Yarımada'nın belediye başkanları, çiftçiler, sivil toplum kuruluşları tohuma sahip çıkmak da kararlı. Takas Şenliği'nde elindeki tohumları paylaşmak için getiren köylüler, tohum yasası ile, "Biz üreticilerin kendi tohumlarımızı üretmemizi ve diğer çiftçi kardeşlerimizle paylaşmamızı kısıtladılar, kendi tohumlarımızı çevremizdeki pazarlarda satmamızı yasakladılar. Ama onların yasası var isi bizim de takas şenliklerimiz var" diyerek tüm üreticilere eski, yerli tohumlarımıza onları üreterek sahip çıkalım çağrısı yaptı.

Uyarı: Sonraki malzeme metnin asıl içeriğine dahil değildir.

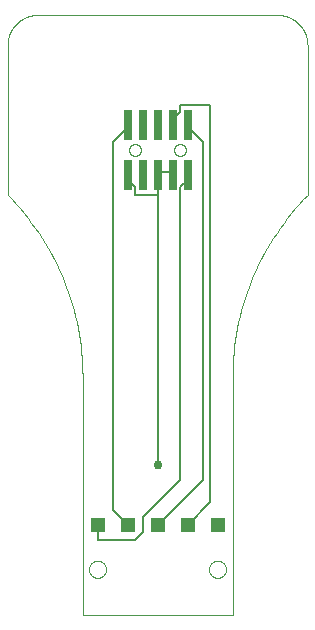
<source format=gbl>
G75*
%MOIN*%
%OFA0B0*%
%FSLAX25Y25*%
%IPPOS*%
%LPD*%
%AMOC8*
5,1,8,0,0,1.08239X$1,22.5*
%
%ADD10C,0.00000*%
%ADD11R,0.02992X0.10236*%
%ADD12R,0.05150X0.05150*%
%ADD13C,0.00600*%
%ADD14C,0.02978*%
D10*
X0026000Y0001000D02*
X0026000Y0080645D01*
X0025976Y0082676D01*
X0025903Y0084706D01*
X0025783Y0086734D01*
X0025614Y0088759D01*
X0025396Y0090778D01*
X0025131Y0092792D01*
X0024818Y0094799D01*
X0024458Y0096799D01*
X0024049Y0098789D01*
X0023594Y0100768D01*
X0023092Y0102736D01*
X0022543Y0104692D01*
X0021947Y0106634D01*
X0021306Y0108562D01*
X0020618Y0110474D01*
X0019886Y0112368D01*
X0019108Y0114245D01*
X0018287Y0116103D01*
X0017421Y0117940D01*
X0016512Y0119757D01*
X0015559Y0121551D01*
X0014565Y0123322D01*
X0013528Y0125070D01*
X0012450Y0126791D01*
X0011332Y0128487D01*
X0010173Y0130156D01*
X0008975Y0131796D01*
X0007739Y0133408D01*
X0006464Y0134990D01*
X0005152Y0136541D01*
X0003804Y0138060D01*
X0002419Y0139547D01*
X0001000Y0141000D01*
X0001000Y0191000D01*
X0001003Y0191242D01*
X0001012Y0191483D01*
X0001026Y0191724D01*
X0001047Y0191965D01*
X0001073Y0192205D01*
X0001105Y0192445D01*
X0001143Y0192684D01*
X0001186Y0192921D01*
X0001236Y0193158D01*
X0001291Y0193393D01*
X0001351Y0193627D01*
X0001418Y0193859D01*
X0001489Y0194090D01*
X0001567Y0194319D01*
X0001650Y0194546D01*
X0001738Y0194771D01*
X0001832Y0194994D01*
X0001931Y0195214D01*
X0002036Y0195432D01*
X0002145Y0195647D01*
X0002260Y0195860D01*
X0002380Y0196070D01*
X0002505Y0196276D01*
X0002635Y0196480D01*
X0002770Y0196681D01*
X0002910Y0196878D01*
X0003054Y0197072D01*
X0003203Y0197262D01*
X0003357Y0197448D01*
X0003515Y0197631D01*
X0003677Y0197810D01*
X0003844Y0197985D01*
X0004015Y0198156D01*
X0004190Y0198323D01*
X0004369Y0198485D01*
X0004552Y0198643D01*
X0004738Y0198797D01*
X0004928Y0198946D01*
X0005122Y0199090D01*
X0005319Y0199230D01*
X0005520Y0199365D01*
X0005724Y0199495D01*
X0005930Y0199620D01*
X0006140Y0199740D01*
X0006353Y0199855D01*
X0006568Y0199964D01*
X0006786Y0200069D01*
X0007006Y0200168D01*
X0007229Y0200262D01*
X0007454Y0200350D01*
X0007681Y0200433D01*
X0007910Y0200511D01*
X0008141Y0200582D01*
X0008373Y0200649D01*
X0008607Y0200709D01*
X0008842Y0200764D01*
X0009079Y0200814D01*
X0009316Y0200857D01*
X0009555Y0200895D01*
X0009795Y0200927D01*
X0010035Y0200953D01*
X0010276Y0200974D01*
X0010517Y0200988D01*
X0010758Y0200997D01*
X0011000Y0201000D01*
X0091000Y0201000D01*
X0091242Y0200997D01*
X0091483Y0200988D01*
X0091724Y0200974D01*
X0091965Y0200953D01*
X0092205Y0200927D01*
X0092445Y0200895D01*
X0092684Y0200857D01*
X0092921Y0200814D01*
X0093158Y0200764D01*
X0093393Y0200709D01*
X0093627Y0200649D01*
X0093859Y0200582D01*
X0094090Y0200511D01*
X0094319Y0200433D01*
X0094546Y0200350D01*
X0094771Y0200262D01*
X0094994Y0200168D01*
X0095214Y0200069D01*
X0095432Y0199964D01*
X0095647Y0199855D01*
X0095860Y0199740D01*
X0096070Y0199620D01*
X0096276Y0199495D01*
X0096480Y0199365D01*
X0096681Y0199230D01*
X0096878Y0199090D01*
X0097072Y0198946D01*
X0097262Y0198797D01*
X0097448Y0198643D01*
X0097631Y0198485D01*
X0097810Y0198323D01*
X0097985Y0198156D01*
X0098156Y0197985D01*
X0098323Y0197810D01*
X0098485Y0197631D01*
X0098643Y0197448D01*
X0098797Y0197262D01*
X0098946Y0197072D01*
X0099090Y0196878D01*
X0099230Y0196681D01*
X0099365Y0196480D01*
X0099495Y0196276D01*
X0099620Y0196070D01*
X0099740Y0195860D01*
X0099855Y0195647D01*
X0099964Y0195432D01*
X0100069Y0195214D01*
X0100168Y0194994D01*
X0100262Y0194771D01*
X0100350Y0194546D01*
X0100433Y0194319D01*
X0100511Y0194090D01*
X0100582Y0193859D01*
X0100649Y0193627D01*
X0100709Y0193393D01*
X0100764Y0193158D01*
X0100814Y0192921D01*
X0100857Y0192684D01*
X0100895Y0192445D01*
X0100927Y0192205D01*
X0100953Y0191965D01*
X0100974Y0191724D01*
X0100988Y0191483D01*
X0100997Y0191242D01*
X0101000Y0191000D01*
X0101000Y0141000D01*
X0076000Y0080645D02*
X0076000Y0001000D01*
X0026000Y0001000D01*
X0028146Y0016197D02*
X0028148Y0016304D01*
X0028154Y0016410D01*
X0028164Y0016517D01*
X0028178Y0016622D01*
X0028196Y0016728D01*
X0028218Y0016832D01*
X0028243Y0016936D01*
X0028273Y0017038D01*
X0028306Y0017140D01*
X0028343Y0017240D01*
X0028384Y0017338D01*
X0028429Y0017435D01*
X0028477Y0017531D01*
X0028528Y0017624D01*
X0028583Y0017715D01*
X0028642Y0017805D01*
X0028704Y0017892D01*
X0028769Y0017976D01*
X0028837Y0018059D01*
X0028908Y0018138D01*
X0028982Y0018215D01*
X0029059Y0018289D01*
X0029138Y0018360D01*
X0029221Y0018428D01*
X0029305Y0018493D01*
X0029392Y0018555D01*
X0029482Y0018614D01*
X0029573Y0018669D01*
X0029666Y0018720D01*
X0029762Y0018768D01*
X0029859Y0018813D01*
X0029957Y0018854D01*
X0030057Y0018891D01*
X0030159Y0018924D01*
X0030261Y0018954D01*
X0030365Y0018979D01*
X0030469Y0019001D01*
X0030575Y0019019D01*
X0030680Y0019033D01*
X0030787Y0019043D01*
X0030893Y0019049D01*
X0031000Y0019051D01*
X0031107Y0019049D01*
X0031213Y0019043D01*
X0031320Y0019033D01*
X0031425Y0019019D01*
X0031531Y0019001D01*
X0031635Y0018979D01*
X0031739Y0018954D01*
X0031841Y0018924D01*
X0031943Y0018891D01*
X0032043Y0018854D01*
X0032141Y0018813D01*
X0032238Y0018768D01*
X0032334Y0018720D01*
X0032427Y0018669D01*
X0032518Y0018614D01*
X0032608Y0018555D01*
X0032695Y0018493D01*
X0032779Y0018428D01*
X0032862Y0018360D01*
X0032941Y0018289D01*
X0033018Y0018215D01*
X0033092Y0018138D01*
X0033163Y0018059D01*
X0033231Y0017976D01*
X0033296Y0017892D01*
X0033358Y0017805D01*
X0033417Y0017715D01*
X0033472Y0017624D01*
X0033523Y0017531D01*
X0033571Y0017435D01*
X0033616Y0017338D01*
X0033657Y0017240D01*
X0033694Y0017140D01*
X0033727Y0017038D01*
X0033757Y0016936D01*
X0033782Y0016832D01*
X0033804Y0016728D01*
X0033822Y0016622D01*
X0033836Y0016517D01*
X0033846Y0016410D01*
X0033852Y0016304D01*
X0033854Y0016197D01*
X0033852Y0016090D01*
X0033846Y0015984D01*
X0033836Y0015877D01*
X0033822Y0015772D01*
X0033804Y0015666D01*
X0033782Y0015562D01*
X0033757Y0015458D01*
X0033727Y0015356D01*
X0033694Y0015254D01*
X0033657Y0015154D01*
X0033616Y0015056D01*
X0033571Y0014959D01*
X0033523Y0014863D01*
X0033472Y0014770D01*
X0033417Y0014679D01*
X0033358Y0014589D01*
X0033296Y0014502D01*
X0033231Y0014418D01*
X0033163Y0014335D01*
X0033092Y0014256D01*
X0033018Y0014179D01*
X0032941Y0014105D01*
X0032862Y0014034D01*
X0032779Y0013966D01*
X0032695Y0013901D01*
X0032608Y0013839D01*
X0032518Y0013780D01*
X0032427Y0013725D01*
X0032334Y0013674D01*
X0032238Y0013626D01*
X0032141Y0013581D01*
X0032043Y0013540D01*
X0031943Y0013503D01*
X0031841Y0013470D01*
X0031739Y0013440D01*
X0031635Y0013415D01*
X0031531Y0013393D01*
X0031425Y0013375D01*
X0031320Y0013361D01*
X0031213Y0013351D01*
X0031107Y0013345D01*
X0031000Y0013343D01*
X0030893Y0013345D01*
X0030787Y0013351D01*
X0030680Y0013361D01*
X0030575Y0013375D01*
X0030469Y0013393D01*
X0030365Y0013415D01*
X0030261Y0013440D01*
X0030159Y0013470D01*
X0030057Y0013503D01*
X0029957Y0013540D01*
X0029859Y0013581D01*
X0029762Y0013626D01*
X0029666Y0013674D01*
X0029573Y0013725D01*
X0029482Y0013780D01*
X0029392Y0013839D01*
X0029305Y0013901D01*
X0029221Y0013966D01*
X0029138Y0014034D01*
X0029059Y0014105D01*
X0028982Y0014179D01*
X0028908Y0014256D01*
X0028837Y0014335D01*
X0028769Y0014418D01*
X0028704Y0014502D01*
X0028642Y0014589D01*
X0028583Y0014679D01*
X0028528Y0014770D01*
X0028477Y0014863D01*
X0028429Y0014959D01*
X0028384Y0015056D01*
X0028343Y0015154D01*
X0028306Y0015254D01*
X0028273Y0015356D01*
X0028243Y0015458D01*
X0028218Y0015562D01*
X0028196Y0015666D01*
X0028178Y0015772D01*
X0028164Y0015877D01*
X0028154Y0015984D01*
X0028148Y0016090D01*
X0028146Y0016197D01*
X0068146Y0016197D02*
X0068148Y0016304D01*
X0068154Y0016410D01*
X0068164Y0016517D01*
X0068178Y0016622D01*
X0068196Y0016728D01*
X0068218Y0016832D01*
X0068243Y0016936D01*
X0068273Y0017038D01*
X0068306Y0017140D01*
X0068343Y0017240D01*
X0068384Y0017338D01*
X0068429Y0017435D01*
X0068477Y0017531D01*
X0068528Y0017624D01*
X0068583Y0017715D01*
X0068642Y0017805D01*
X0068704Y0017892D01*
X0068769Y0017976D01*
X0068837Y0018059D01*
X0068908Y0018138D01*
X0068982Y0018215D01*
X0069059Y0018289D01*
X0069138Y0018360D01*
X0069221Y0018428D01*
X0069305Y0018493D01*
X0069392Y0018555D01*
X0069482Y0018614D01*
X0069573Y0018669D01*
X0069666Y0018720D01*
X0069762Y0018768D01*
X0069859Y0018813D01*
X0069957Y0018854D01*
X0070057Y0018891D01*
X0070159Y0018924D01*
X0070261Y0018954D01*
X0070365Y0018979D01*
X0070469Y0019001D01*
X0070575Y0019019D01*
X0070680Y0019033D01*
X0070787Y0019043D01*
X0070893Y0019049D01*
X0071000Y0019051D01*
X0071107Y0019049D01*
X0071213Y0019043D01*
X0071320Y0019033D01*
X0071425Y0019019D01*
X0071531Y0019001D01*
X0071635Y0018979D01*
X0071739Y0018954D01*
X0071841Y0018924D01*
X0071943Y0018891D01*
X0072043Y0018854D01*
X0072141Y0018813D01*
X0072238Y0018768D01*
X0072334Y0018720D01*
X0072427Y0018669D01*
X0072518Y0018614D01*
X0072608Y0018555D01*
X0072695Y0018493D01*
X0072779Y0018428D01*
X0072862Y0018360D01*
X0072941Y0018289D01*
X0073018Y0018215D01*
X0073092Y0018138D01*
X0073163Y0018059D01*
X0073231Y0017976D01*
X0073296Y0017892D01*
X0073358Y0017805D01*
X0073417Y0017715D01*
X0073472Y0017624D01*
X0073523Y0017531D01*
X0073571Y0017435D01*
X0073616Y0017338D01*
X0073657Y0017240D01*
X0073694Y0017140D01*
X0073727Y0017038D01*
X0073757Y0016936D01*
X0073782Y0016832D01*
X0073804Y0016728D01*
X0073822Y0016622D01*
X0073836Y0016517D01*
X0073846Y0016410D01*
X0073852Y0016304D01*
X0073854Y0016197D01*
X0073852Y0016090D01*
X0073846Y0015984D01*
X0073836Y0015877D01*
X0073822Y0015772D01*
X0073804Y0015666D01*
X0073782Y0015562D01*
X0073757Y0015458D01*
X0073727Y0015356D01*
X0073694Y0015254D01*
X0073657Y0015154D01*
X0073616Y0015056D01*
X0073571Y0014959D01*
X0073523Y0014863D01*
X0073472Y0014770D01*
X0073417Y0014679D01*
X0073358Y0014589D01*
X0073296Y0014502D01*
X0073231Y0014418D01*
X0073163Y0014335D01*
X0073092Y0014256D01*
X0073018Y0014179D01*
X0072941Y0014105D01*
X0072862Y0014034D01*
X0072779Y0013966D01*
X0072695Y0013901D01*
X0072608Y0013839D01*
X0072518Y0013780D01*
X0072427Y0013725D01*
X0072334Y0013674D01*
X0072238Y0013626D01*
X0072141Y0013581D01*
X0072043Y0013540D01*
X0071943Y0013503D01*
X0071841Y0013470D01*
X0071739Y0013440D01*
X0071635Y0013415D01*
X0071531Y0013393D01*
X0071425Y0013375D01*
X0071320Y0013361D01*
X0071213Y0013351D01*
X0071107Y0013345D01*
X0071000Y0013343D01*
X0070893Y0013345D01*
X0070787Y0013351D01*
X0070680Y0013361D01*
X0070575Y0013375D01*
X0070469Y0013393D01*
X0070365Y0013415D01*
X0070261Y0013440D01*
X0070159Y0013470D01*
X0070057Y0013503D01*
X0069957Y0013540D01*
X0069859Y0013581D01*
X0069762Y0013626D01*
X0069666Y0013674D01*
X0069573Y0013725D01*
X0069482Y0013780D01*
X0069392Y0013839D01*
X0069305Y0013901D01*
X0069221Y0013966D01*
X0069138Y0014034D01*
X0069059Y0014105D01*
X0068982Y0014179D01*
X0068908Y0014256D01*
X0068837Y0014335D01*
X0068769Y0014418D01*
X0068704Y0014502D01*
X0068642Y0014589D01*
X0068583Y0014679D01*
X0068528Y0014770D01*
X0068477Y0014863D01*
X0068429Y0014959D01*
X0068384Y0015056D01*
X0068343Y0015154D01*
X0068306Y0015254D01*
X0068273Y0015356D01*
X0068243Y0015458D01*
X0068218Y0015562D01*
X0068196Y0015666D01*
X0068178Y0015772D01*
X0068164Y0015877D01*
X0068154Y0015984D01*
X0068148Y0016090D01*
X0068146Y0016197D01*
X0076000Y0080645D02*
X0076024Y0082676D01*
X0076097Y0084706D01*
X0076217Y0086734D01*
X0076386Y0088759D01*
X0076604Y0090778D01*
X0076869Y0092792D01*
X0077182Y0094799D01*
X0077542Y0096799D01*
X0077951Y0098789D01*
X0078406Y0100768D01*
X0078908Y0102736D01*
X0079457Y0104692D01*
X0080053Y0106634D01*
X0080694Y0108562D01*
X0081382Y0110474D01*
X0082114Y0112368D01*
X0082892Y0114245D01*
X0083713Y0116103D01*
X0084579Y0117940D01*
X0085488Y0119757D01*
X0086441Y0121551D01*
X0087435Y0123322D01*
X0088472Y0125070D01*
X0089550Y0126791D01*
X0090668Y0128487D01*
X0091827Y0130156D01*
X0093025Y0131796D01*
X0094261Y0133408D01*
X0095536Y0134990D01*
X0096848Y0136541D01*
X0098196Y0138060D01*
X0099581Y0139547D01*
X0101000Y0141000D01*
X0056531Y0156000D02*
X0056533Y0156088D01*
X0056539Y0156176D01*
X0056549Y0156264D01*
X0056563Y0156352D01*
X0056580Y0156438D01*
X0056602Y0156524D01*
X0056627Y0156608D01*
X0056657Y0156692D01*
X0056689Y0156774D01*
X0056726Y0156854D01*
X0056766Y0156933D01*
X0056810Y0157010D01*
X0056857Y0157085D01*
X0056907Y0157157D01*
X0056961Y0157228D01*
X0057017Y0157295D01*
X0057077Y0157361D01*
X0057139Y0157423D01*
X0057205Y0157483D01*
X0057272Y0157539D01*
X0057343Y0157593D01*
X0057415Y0157643D01*
X0057490Y0157690D01*
X0057567Y0157734D01*
X0057646Y0157774D01*
X0057726Y0157811D01*
X0057808Y0157843D01*
X0057892Y0157873D01*
X0057976Y0157898D01*
X0058062Y0157920D01*
X0058148Y0157937D01*
X0058236Y0157951D01*
X0058324Y0157961D01*
X0058412Y0157967D01*
X0058500Y0157969D01*
X0058588Y0157967D01*
X0058676Y0157961D01*
X0058764Y0157951D01*
X0058852Y0157937D01*
X0058938Y0157920D01*
X0059024Y0157898D01*
X0059108Y0157873D01*
X0059192Y0157843D01*
X0059274Y0157811D01*
X0059354Y0157774D01*
X0059433Y0157734D01*
X0059510Y0157690D01*
X0059585Y0157643D01*
X0059657Y0157593D01*
X0059728Y0157539D01*
X0059795Y0157483D01*
X0059861Y0157423D01*
X0059923Y0157361D01*
X0059983Y0157295D01*
X0060039Y0157228D01*
X0060093Y0157157D01*
X0060143Y0157085D01*
X0060190Y0157010D01*
X0060234Y0156933D01*
X0060274Y0156854D01*
X0060311Y0156774D01*
X0060343Y0156692D01*
X0060373Y0156608D01*
X0060398Y0156524D01*
X0060420Y0156438D01*
X0060437Y0156352D01*
X0060451Y0156264D01*
X0060461Y0156176D01*
X0060467Y0156088D01*
X0060469Y0156000D01*
X0060467Y0155912D01*
X0060461Y0155824D01*
X0060451Y0155736D01*
X0060437Y0155648D01*
X0060420Y0155562D01*
X0060398Y0155476D01*
X0060373Y0155392D01*
X0060343Y0155308D01*
X0060311Y0155226D01*
X0060274Y0155146D01*
X0060234Y0155067D01*
X0060190Y0154990D01*
X0060143Y0154915D01*
X0060093Y0154843D01*
X0060039Y0154772D01*
X0059983Y0154705D01*
X0059923Y0154639D01*
X0059861Y0154577D01*
X0059795Y0154517D01*
X0059728Y0154461D01*
X0059657Y0154407D01*
X0059585Y0154357D01*
X0059510Y0154310D01*
X0059433Y0154266D01*
X0059354Y0154226D01*
X0059274Y0154189D01*
X0059192Y0154157D01*
X0059108Y0154127D01*
X0059024Y0154102D01*
X0058938Y0154080D01*
X0058852Y0154063D01*
X0058764Y0154049D01*
X0058676Y0154039D01*
X0058588Y0154033D01*
X0058500Y0154031D01*
X0058412Y0154033D01*
X0058324Y0154039D01*
X0058236Y0154049D01*
X0058148Y0154063D01*
X0058062Y0154080D01*
X0057976Y0154102D01*
X0057892Y0154127D01*
X0057808Y0154157D01*
X0057726Y0154189D01*
X0057646Y0154226D01*
X0057567Y0154266D01*
X0057490Y0154310D01*
X0057415Y0154357D01*
X0057343Y0154407D01*
X0057272Y0154461D01*
X0057205Y0154517D01*
X0057139Y0154577D01*
X0057077Y0154639D01*
X0057017Y0154705D01*
X0056961Y0154772D01*
X0056907Y0154843D01*
X0056857Y0154915D01*
X0056810Y0154990D01*
X0056766Y0155067D01*
X0056726Y0155146D01*
X0056689Y0155226D01*
X0056657Y0155308D01*
X0056627Y0155392D01*
X0056602Y0155476D01*
X0056580Y0155562D01*
X0056563Y0155648D01*
X0056549Y0155736D01*
X0056539Y0155824D01*
X0056533Y0155912D01*
X0056531Y0156000D01*
X0041531Y0156000D02*
X0041533Y0156088D01*
X0041539Y0156176D01*
X0041549Y0156264D01*
X0041563Y0156352D01*
X0041580Y0156438D01*
X0041602Y0156524D01*
X0041627Y0156608D01*
X0041657Y0156692D01*
X0041689Y0156774D01*
X0041726Y0156854D01*
X0041766Y0156933D01*
X0041810Y0157010D01*
X0041857Y0157085D01*
X0041907Y0157157D01*
X0041961Y0157228D01*
X0042017Y0157295D01*
X0042077Y0157361D01*
X0042139Y0157423D01*
X0042205Y0157483D01*
X0042272Y0157539D01*
X0042343Y0157593D01*
X0042415Y0157643D01*
X0042490Y0157690D01*
X0042567Y0157734D01*
X0042646Y0157774D01*
X0042726Y0157811D01*
X0042808Y0157843D01*
X0042892Y0157873D01*
X0042976Y0157898D01*
X0043062Y0157920D01*
X0043148Y0157937D01*
X0043236Y0157951D01*
X0043324Y0157961D01*
X0043412Y0157967D01*
X0043500Y0157969D01*
X0043588Y0157967D01*
X0043676Y0157961D01*
X0043764Y0157951D01*
X0043852Y0157937D01*
X0043938Y0157920D01*
X0044024Y0157898D01*
X0044108Y0157873D01*
X0044192Y0157843D01*
X0044274Y0157811D01*
X0044354Y0157774D01*
X0044433Y0157734D01*
X0044510Y0157690D01*
X0044585Y0157643D01*
X0044657Y0157593D01*
X0044728Y0157539D01*
X0044795Y0157483D01*
X0044861Y0157423D01*
X0044923Y0157361D01*
X0044983Y0157295D01*
X0045039Y0157228D01*
X0045093Y0157157D01*
X0045143Y0157085D01*
X0045190Y0157010D01*
X0045234Y0156933D01*
X0045274Y0156854D01*
X0045311Y0156774D01*
X0045343Y0156692D01*
X0045373Y0156608D01*
X0045398Y0156524D01*
X0045420Y0156438D01*
X0045437Y0156352D01*
X0045451Y0156264D01*
X0045461Y0156176D01*
X0045467Y0156088D01*
X0045469Y0156000D01*
X0045467Y0155912D01*
X0045461Y0155824D01*
X0045451Y0155736D01*
X0045437Y0155648D01*
X0045420Y0155562D01*
X0045398Y0155476D01*
X0045373Y0155392D01*
X0045343Y0155308D01*
X0045311Y0155226D01*
X0045274Y0155146D01*
X0045234Y0155067D01*
X0045190Y0154990D01*
X0045143Y0154915D01*
X0045093Y0154843D01*
X0045039Y0154772D01*
X0044983Y0154705D01*
X0044923Y0154639D01*
X0044861Y0154577D01*
X0044795Y0154517D01*
X0044728Y0154461D01*
X0044657Y0154407D01*
X0044585Y0154357D01*
X0044510Y0154310D01*
X0044433Y0154266D01*
X0044354Y0154226D01*
X0044274Y0154189D01*
X0044192Y0154157D01*
X0044108Y0154127D01*
X0044024Y0154102D01*
X0043938Y0154080D01*
X0043852Y0154063D01*
X0043764Y0154049D01*
X0043676Y0154039D01*
X0043588Y0154033D01*
X0043500Y0154031D01*
X0043412Y0154033D01*
X0043324Y0154039D01*
X0043236Y0154049D01*
X0043148Y0154063D01*
X0043062Y0154080D01*
X0042976Y0154102D01*
X0042892Y0154127D01*
X0042808Y0154157D01*
X0042726Y0154189D01*
X0042646Y0154226D01*
X0042567Y0154266D01*
X0042490Y0154310D01*
X0042415Y0154357D01*
X0042343Y0154407D01*
X0042272Y0154461D01*
X0042205Y0154517D01*
X0042139Y0154577D01*
X0042077Y0154639D01*
X0042017Y0154705D01*
X0041961Y0154772D01*
X0041907Y0154843D01*
X0041857Y0154915D01*
X0041810Y0154990D01*
X0041766Y0155067D01*
X0041726Y0155146D01*
X0041689Y0155226D01*
X0041657Y0155308D01*
X0041627Y0155392D01*
X0041602Y0155476D01*
X0041580Y0155562D01*
X0041563Y0155648D01*
X0041549Y0155736D01*
X0041539Y0155824D01*
X0041533Y0155912D01*
X0041531Y0156000D01*
D11*
X0041000Y0147535D03*
X0046000Y0147535D03*
X0051000Y0147535D03*
X0056000Y0147535D03*
X0061000Y0147535D03*
X0061000Y0164465D03*
X0056000Y0164465D03*
X0051000Y0164465D03*
X0046000Y0164465D03*
X0041000Y0164465D03*
D12*
X0041000Y0031000D03*
X0031000Y0031000D03*
X0051000Y0031000D03*
X0061000Y0031000D03*
X0071000Y0031000D03*
D13*
X0068500Y0038500D02*
X0061000Y0031000D01*
X0051000Y0031000D02*
X0066000Y0046000D01*
X0066000Y0158500D01*
X0061000Y0163500D01*
X0061000Y0164465D01*
X0058500Y0168500D02*
X0058500Y0171000D01*
X0068500Y0171000D01*
X0068500Y0038500D01*
X0058500Y0046000D02*
X0046000Y0033500D01*
X0046000Y0028500D01*
X0043500Y0026000D01*
X0031000Y0026000D01*
X0031000Y0031000D01*
X0036000Y0036000D02*
X0041000Y0031000D01*
X0036000Y0036000D02*
X0036000Y0158500D01*
X0041000Y0163500D01*
X0041000Y0164465D01*
X0041000Y0147535D02*
X0041000Y0146000D01*
X0043500Y0143500D01*
X0043500Y0141000D01*
X0051000Y0141000D01*
X0051000Y0051000D01*
X0058500Y0046000D02*
X0058500Y0143500D01*
X0061000Y0146000D01*
X0061000Y0147535D01*
X0056000Y0147535D02*
X0056000Y0148500D01*
X0051000Y0148500D01*
X0051000Y0147535D01*
X0051000Y0141000D01*
X0056000Y0164465D02*
X0056000Y0166000D01*
X0058500Y0168500D01*
D14*
X0051000Y0051000D03*
M02*

</source>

Seferihisar Kapalı Pazar Yeri'nde yapılan Tohum Takas Şenliği görülmeye ve kulak kabartmaya, yetmedi yapılan parasız alışverişe katılmaya değerdi. Önce tohumlar özel hazırlanmış zarflara kondu. Üstüne, isimler, köylerin adı, telefonlar, tohumların türü, çeşidi yazıldı. Üreticiler önce bilgilerini sonra tohumlarını yüz yüze takas ettiler. Bu "deniştirme" töreni akla kazınır bir gün olarak kalacak aklımda.
İletişimin ve alışverişin en hakikisini en safını, en parasızını görme şansına erdim ve güneşe rağmen soğuk olan gün bana çok sıcak geldi.



Domates ve salatalık tohumuna rağbet çoktu. Yerli karpuz, kavun da gözde tohumlar arasındaydı. Benim takas edecek deniştirecek tohumum yoktu ama aile yadigari sandık eskilerini dönüştürerek yaptığı el işi takılarına baktığım genç kadın bahçeme ekmem için bana çiçek tohumu verdi. Parayla değil, gönül rızasıyla... Ben de aldığım tohumları çoğaltıp başkalarına vermeye, neyi unuttuğumuzu unuttuğumuz bu çağda gelecek kuşaklara da kalsın diye eksilenleri yaşatacağıma söz verdim. Bu da adil bir takas değil mi?